Jules Feiffer Draws Upon His Talents
With the stroke of his pen, Jules Feiffer has the ability to change the world. In fact, he’s been doing just that, consistently, as well as professionally, for the past 70-plus years. And there’s no sign of him slowing down any time soon.
“I’ve known that I wanted to be a cartoonist from the time I was 3 or 4 years old,” says the now-93-year-old syndicated illustrator, who has been sharing his searing social and political commentary on the national stage since the 1940s and still draws every day. “It’s something that I’ve not only gotten great joy from; it’s also given me the opportunity to actually say something.”
The Pulitzer Prize-winning editorial cartoonist, who lives on Shelter Island with his wife, JZ Holden, is regarded as one of the most widely read satirists in the country. He’s written more than 35 books, plays and screenplays and has seen his cartoons and illustrations regularly appear in such outlets as The Village Voice, the New York Times, the Los Angeles Times, the London Observer, The New Yorker, Playboy, Esquire, and The Nation.
Among his most notable achievements, Feiffer has been inducted into the Comic Book Hall of Fame; he’s also written the Academy Award-winning animated short film Munro, the provocative and groundbreaking film, Carnal Knowledge, and the musical comedy feature-length film Popeye; as well as the stage plays Little Murders, Knock Knock, and Feiffer’s People; and the books The Phantom Tollbooth, The Man in the Ceiling and Kill My Mother.
It’s a lot. And there’s more, including awards from The Writers Guild of America and the Outer Critics Circle, a George Polk Award, an Inkpot Award, an Obie Award, and special distinction from The Library of Congress for his “remarkable legacy.”
“The role I have been able to play at particular times to affect our politics and sensibilities has been a gift,” he says, humbly, of his considerable contributions to the social and political fabric.
Not one to rest on his laurels, the prolific changemaker, who jokes that he maintains “a 24-hour workday … with a few naps in between,” has a slew of events slated for the summer.

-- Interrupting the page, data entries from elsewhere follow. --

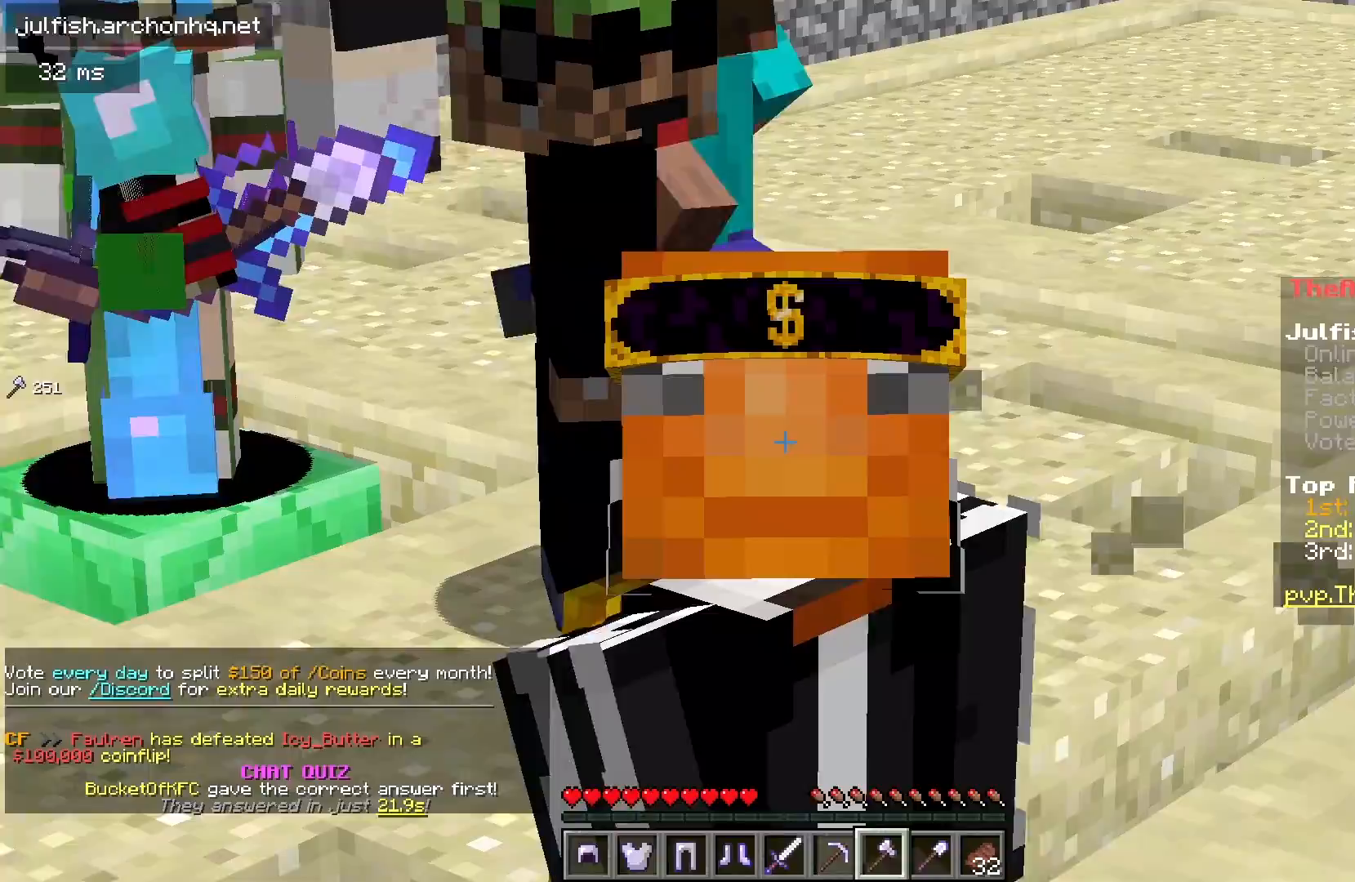
{"keys": [], "mouse": [], "events": []}
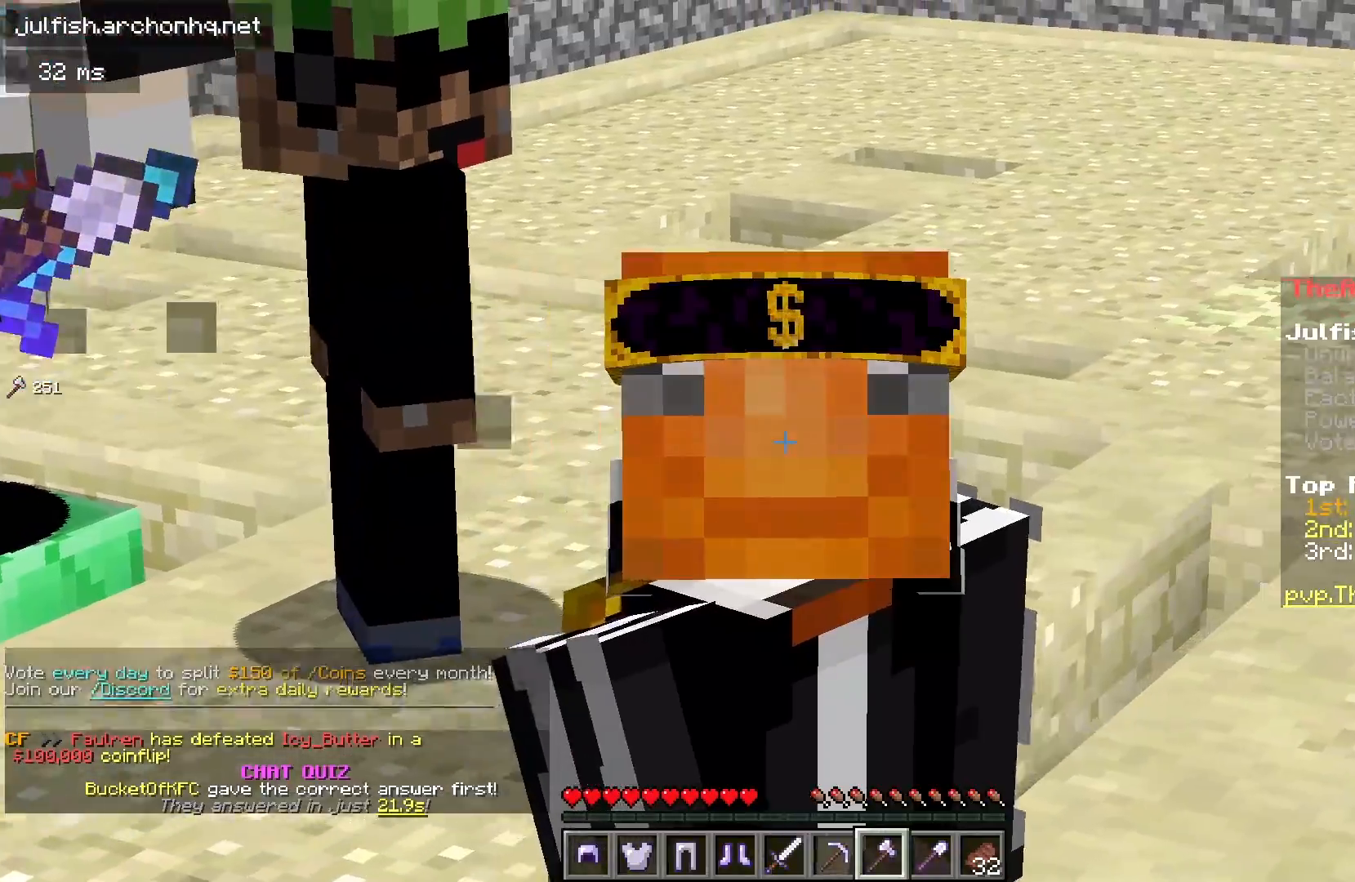
{"keys": [], "mouse": [], "events": []}
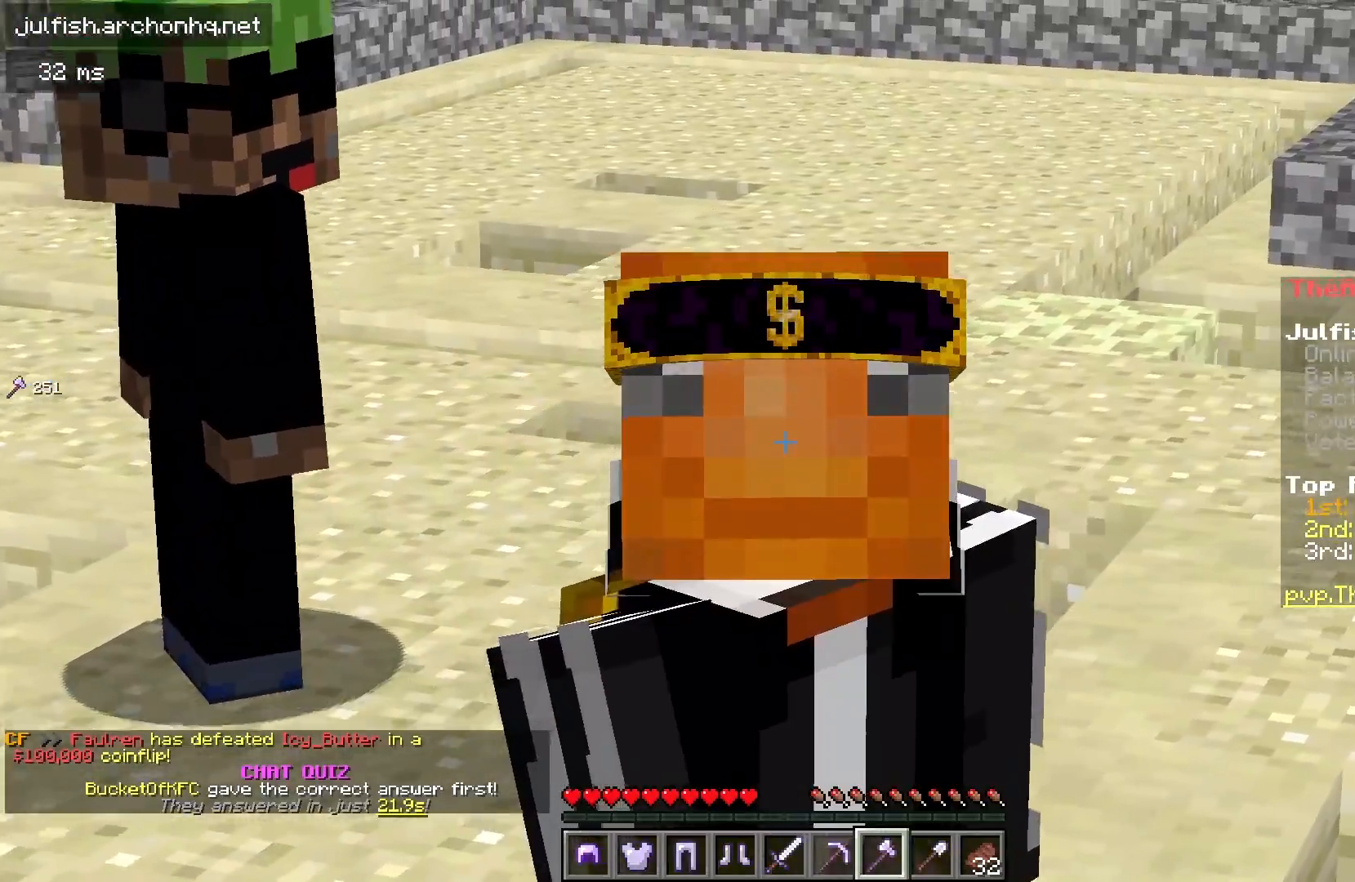
{"keys": [], "mouse": [], "events": []}
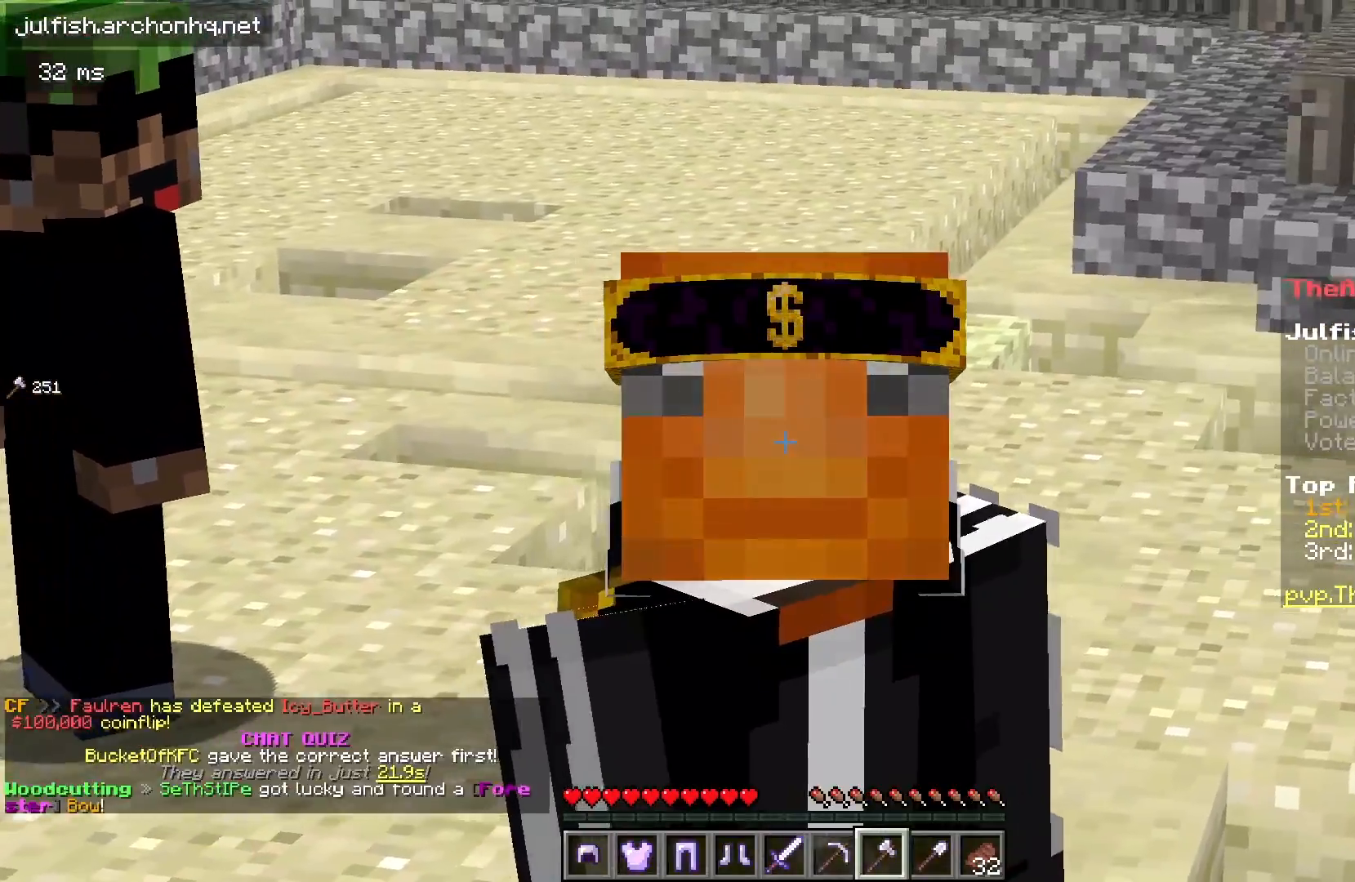
{"keys": [], "mouse": [], "events": []}
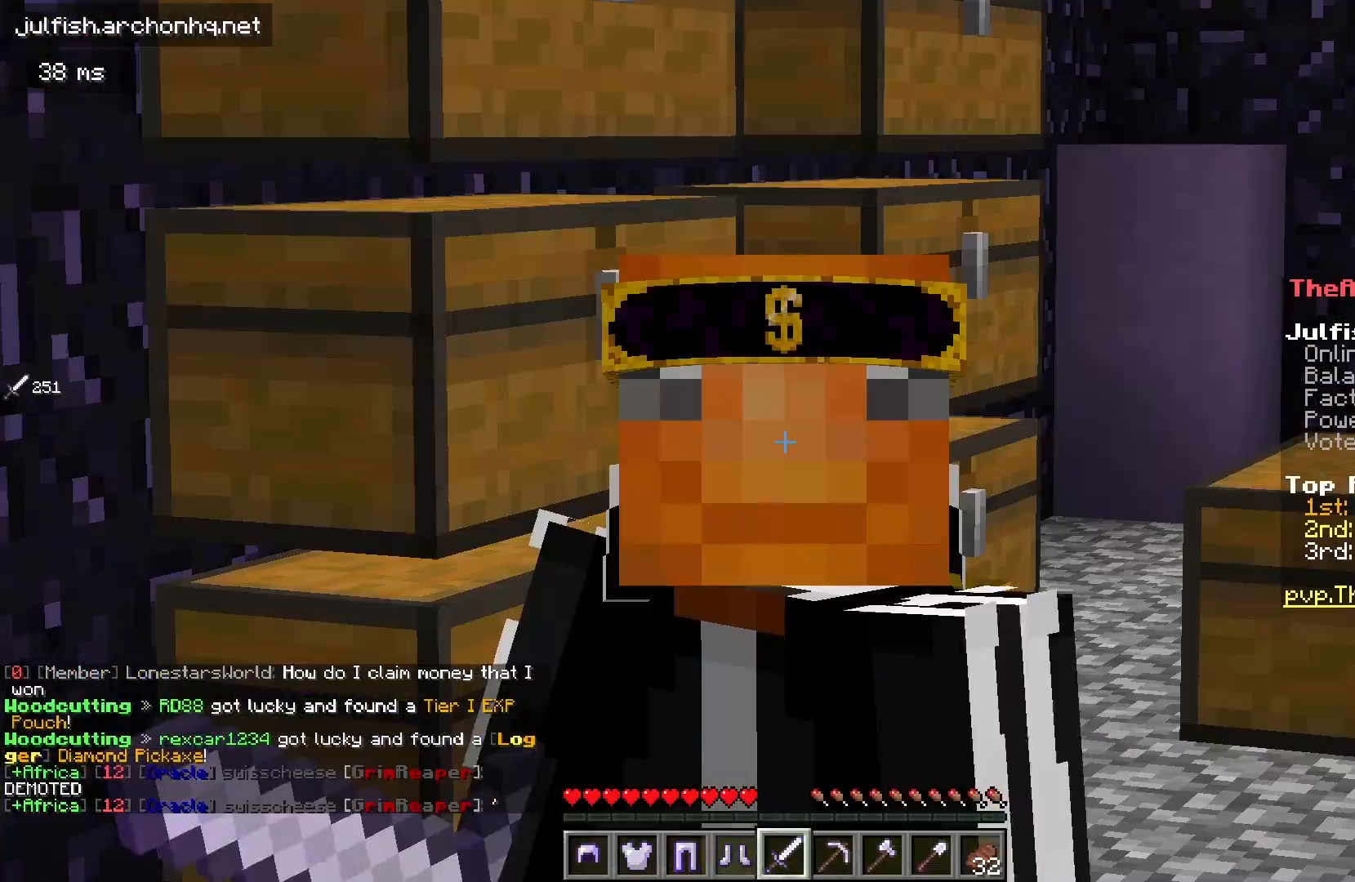
{"keys": [], "mouse": [], "events": []}
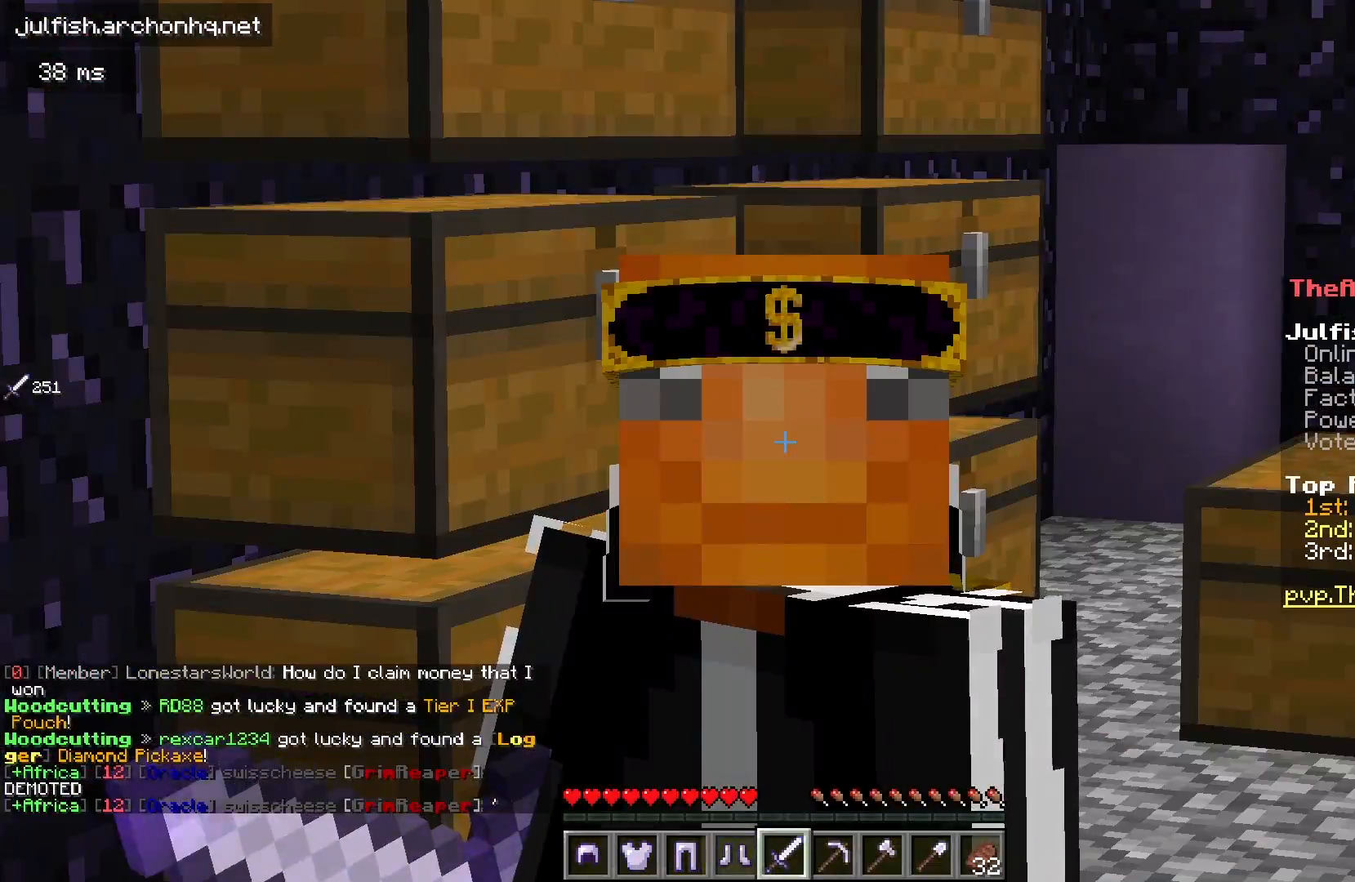
{"keys": [], "mouse": [], "events": []}
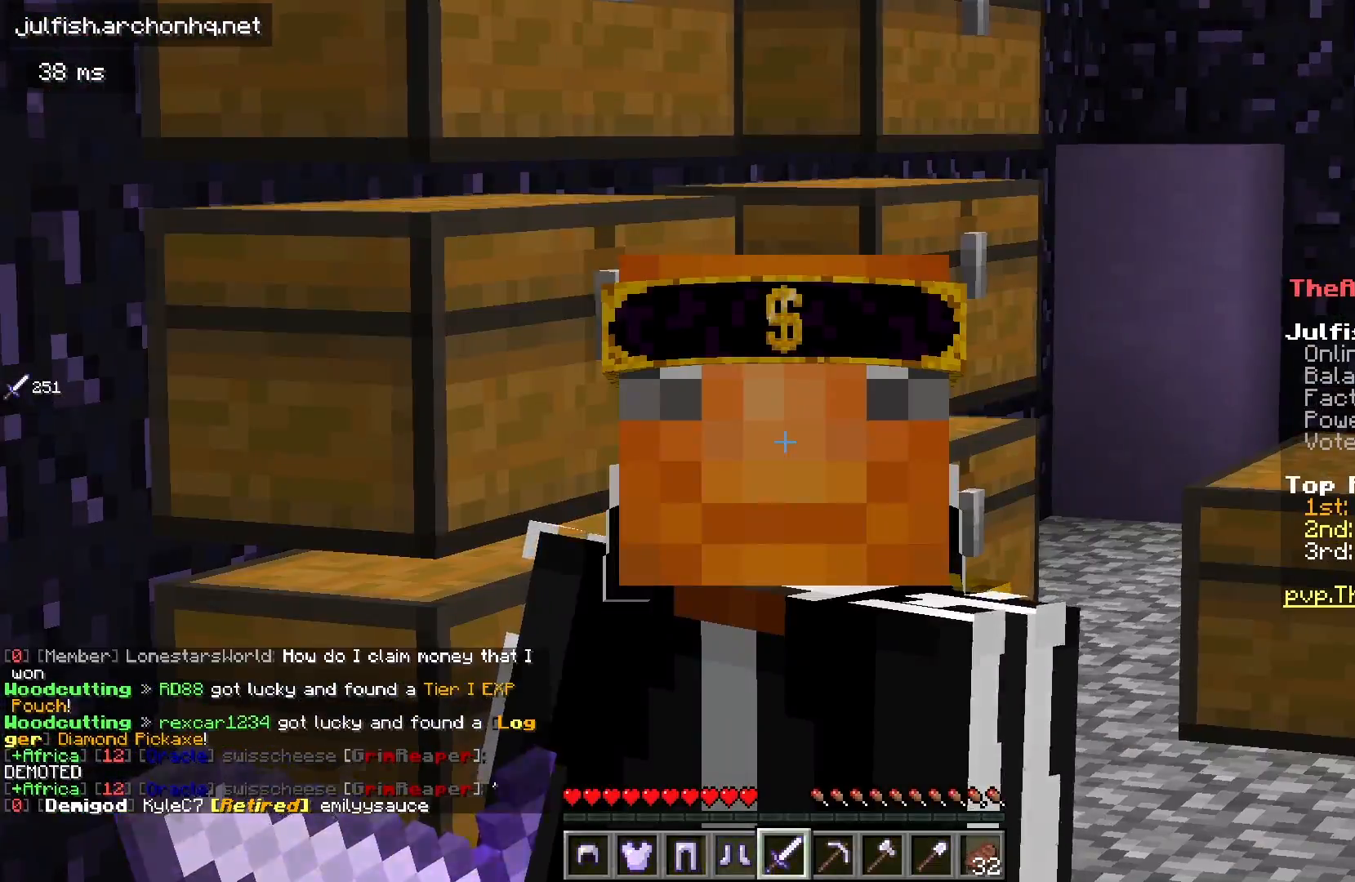
{"keys": [], "mouse": [], "events": []}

First up is a pair of screenings and talks about the film Popeye at the Sag Harbor Cinema during the Memorial Day weekend. That feature-length musical comedy, which Feiffer wrote, was directed by Robert Altman and starred Robin Williams and Shelley Duvall. The Keyes Gallery in Sag Harbor will be hosting an exhibition of Feiffer’s work that will run concurrent with the event.
That same weekend, his work will hang in a group exhibition, “Once On This Island,” curated by Margaret Garrett and in honor of the 100th anniversary of the Shelter Island Historical Society. The following month, he’ll be giving a talk with author Robert Lipsyte at the Shelter Island Library.
Looking to the future, Feiffer has two more children’s books that he’s currently working on. One about a boy who is continually late for school and the other is about a kid who pretends that his finger is a gun. As evidenced by his massive body of work, they are both filled with outrageous exploits, a quick wit and Feiffer’s trademark joie de vivre.
“I’ve always just wanted to do the work and I’m so grateful to still be doing it,” he says, reflecting on his incredible success. “To my amazement, being able to realize these goals — even if I am half blind, stooped over and physically incapacitated in all sorts of ways … I’ve had a wonderful, very happy life.”